What This Means for Expats

  • If you live in Oeiras: the city has one of the largest expat footprints west of Lisbon — Tagus Park alumni, embassy-adjacent residential pockets, and a heavy international school catchment. The TdC's finding does not, in itself, invalidate decisions already signed by the 49 directors. But it does mean that licensing, urbanism, taxation, and recruitment decisions issued during the irregularity window are now part of a public administrative record that the Ministério Público may revisit. If you have a pending Câmara file — a licença de obras, an IMI reassessment, a permit dispute — keep your copies and the assinaturas legible. A future contestação or recurso administrativo will gain leverage from this audit.

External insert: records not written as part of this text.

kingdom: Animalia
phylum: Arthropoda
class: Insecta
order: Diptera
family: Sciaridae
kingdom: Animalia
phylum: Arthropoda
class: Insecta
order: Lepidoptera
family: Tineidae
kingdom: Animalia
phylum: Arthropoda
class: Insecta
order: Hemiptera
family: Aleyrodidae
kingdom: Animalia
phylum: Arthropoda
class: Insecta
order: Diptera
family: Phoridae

  • If you live in Seixal: the câmara's irregularity reaches further back and covers quase a totalidade of the direção. The câmara has been ramping up as a Lisbon-overflow housing destination for residents priced out of the capital, and many recent expat arrivals will have interacted only with directors caught in the audit window. Local-tax appeals (IMI, derrama, taxas municipais) and municipal-licensing decisions sit in the same legal posture as Oeiras's.

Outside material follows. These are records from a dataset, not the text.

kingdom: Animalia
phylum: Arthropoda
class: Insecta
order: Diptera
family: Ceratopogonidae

  • If you are weighing a câmara job offer: the 90-day cap is not optional, even where câmaras have treated it as such. If you are being offered direção em substituição, ask whether the concurso has been opened and where it sits in the DR queue — the auditing court has just made that the headline question for anyone signing into a Portuguese senior-public-administration post.
  • For property or business interactions: any decision tied to a director found to be sem legitimidade legal becomes harder to defend in administrative court. Consider whether outstanding municipal files in Oeiras or Seixal could be re-examined on those grounds — and whether a clean re-signature by a director with a properly concluded concurso would protect you in any future judicial review.
  • For the wider transparency picture: a useful habit is to bookmark tcontas.pt alongside the Diário da República and the câmara's own actas — the court's public reports are the cleanest English-readable signal of where Portuguese municipal governance is straining.

The Path From Here

The Ministério Público has the project reports and a concordant parecer. The next institutional step is a formal decision on whether to advance the responsabilidade financeira sancionatória process — a procedure that, if upheld, attaches a financial penalty personally to the responsible officer for each act of irregular nomeação. In parallel, Oeiras must keep moving its 15 declared concursos through the DR queue if it wants to reduce its exposure window; Seixal has the heavier remediation task and has not yet published a comparable concurso pipeline. The câmaras' next assembleia sessions, the DR's openings, and the MP's final parecer are the three meters to watch. The Tribunal de Contas, having published the audits, has done what it can. The financial-responsibility question now sits with the Ministério Público and, ultimately, with the courts.